Wednesday, August 13, 2014

Lesson 61 - Board Games

What about an educational board game for learning programming? I haven't heard about anything else than Robot Turtles which I still haven't ordered because of the high shipping fees. Silly me.

We made our own today. I mean, made the first prototype. The idea had been growing in my head for a few days. 

Not going to go to details but the key thing is that you'll be programming a simple computer with assembly language. Programming instructions are given using Code Cards, each of which does a simple thing like reading a value from memory to a register or writing a value to "standard output". Of course, you'll have flow control cards like IF and JUMP. The players together will simulate the computer that runs these instructions.

I did my best to come up with a simple instruction set, some game rules and a "garden" theme, to make it less scary. Replace binary numbers with fruit and the computer memory by a garden. Represent a minimal instruction set as drawn symbols and the program and memory pointers with a robot and a gardener. I tasked my little girl to draw some of the graphics of course.

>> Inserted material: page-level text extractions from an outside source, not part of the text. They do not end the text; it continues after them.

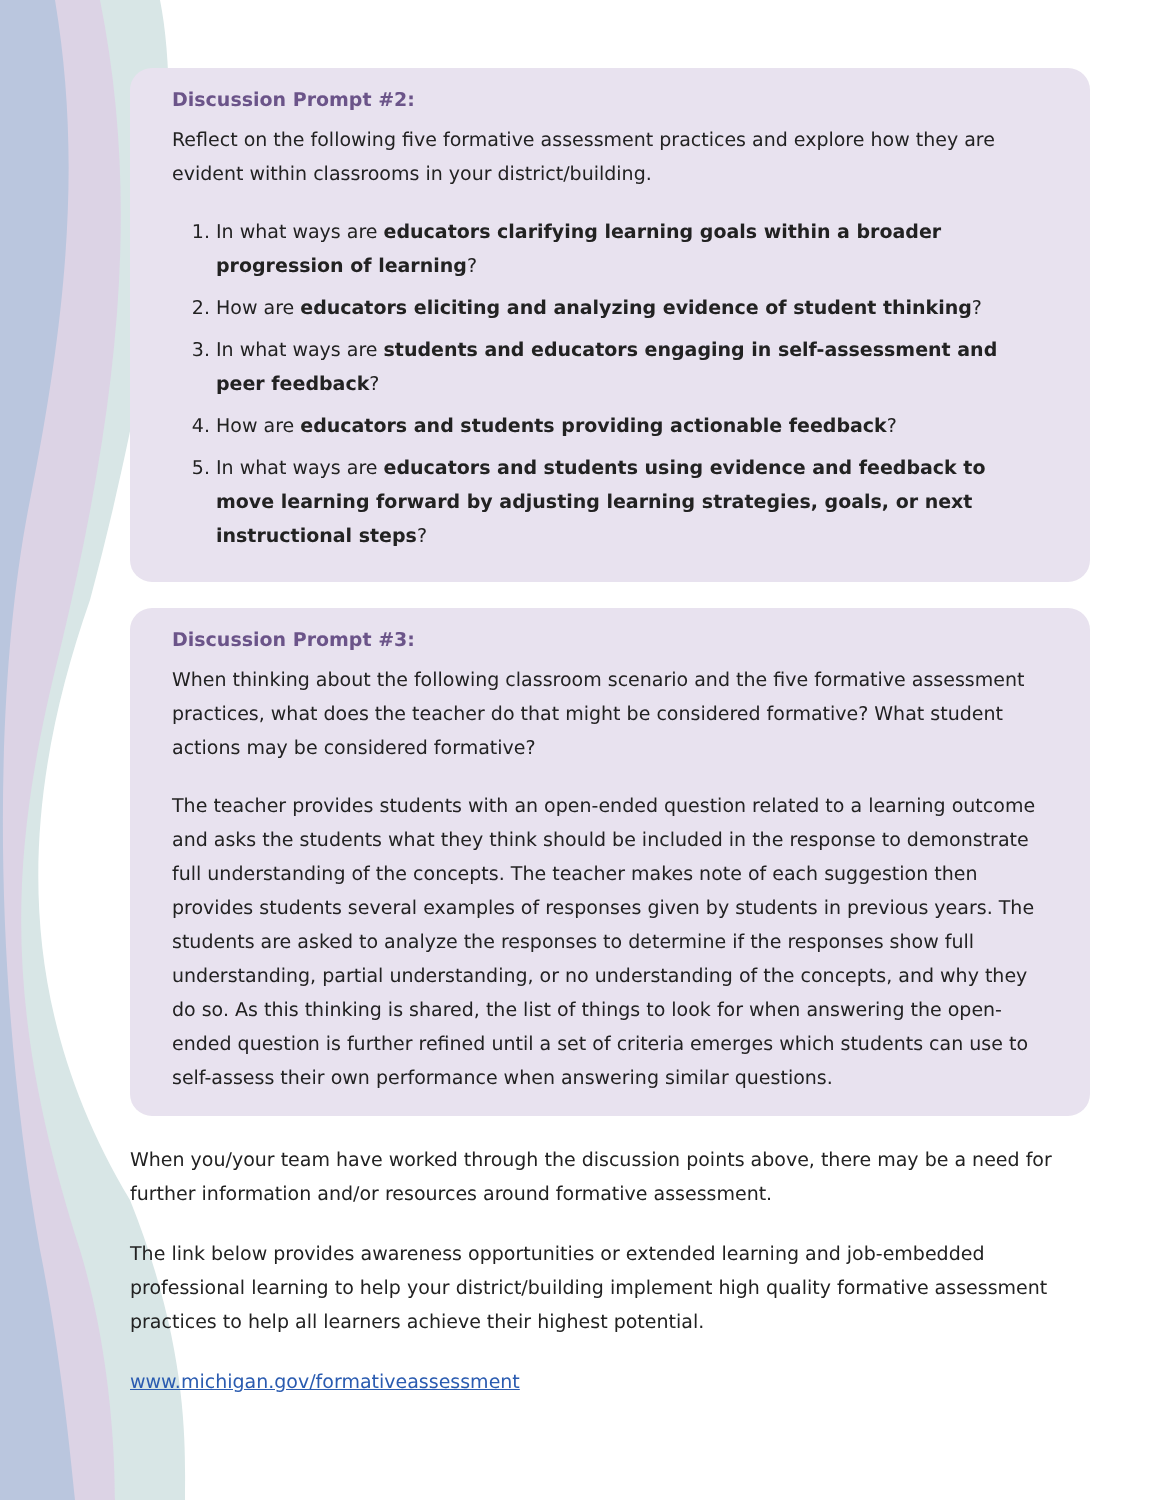Discussion Prompt #2:
Reflect on the following five formative assessment practices and explore how they are evident within classrooms in your district/building.
1. In what ways are educators clarifying learning goals within a broader progression of learning?
2. How are educators eliciting and analyzing evidence of student thinking?
3. In what ways are students and educators engaging in self-assessment and peer feedback?
4. How are educators and students providing actionable feedback?
5. In what ways are educators and students using evidence and feedback to move learning forward by adjusting learning strategies, goals, or next instructional steps?
Discussion Prompt #3:
When thinking about the following classroom scenario and the five formative assessment practices, what does the teacher do that might be considered formative? What student actions may be considered formative?
The teacher provides students with an open-ended question related to a learning outcome and asks the students what they think should be included in the response to demonstrate full understanding of the concepts. The teacher makes note of each suggestion then provides students several examples of responses given by students in previous years. The students are asked to analyze the responses to determine if the responses show full understanding, partial understanding, or no understanding of the concepts, and why they do so. As this thinking is shared, the list of things to look for when answering the open-ended question is further refined until a set of criteria emerges which students can use to self-assess their own performance when answering similar questions.
When you/your team have worked through the discussion points above, there may be a need for further information and/or resources around formative assessment.
The link below provides awareness opportunities or extended learning and job-embedded professional learning to help your district/building implement high quality formative assessment practices to help all learners achieve their highest potential.
www.michigan.gov/formativeassessment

We had a nice hour or so drawing, cutting and gluing things together while discussing games and computers. In the end, we had 2 board games. Mine/ours and hers. We played both. Her's was better, partially because it was the classic Memory game with a twist: instead of two pictures, you have to connect a picture and a starting letter. Nice for teaching the alphabet for the younger girl! In fact, even the 2-year old had fun playing it.

So here's her game.


And here's mine.



What worked well was that it was fun to simulate the computer using the Code Cards and a pointer. What didn't work so well were my game rules. You've got to appreciate actual game designers. There's a long way from a nice idea to a well balanced, enjoyable board game.

I'm not saying it wasn't fun though! And I think the main concept is valid, it just needs some more game design. Good times!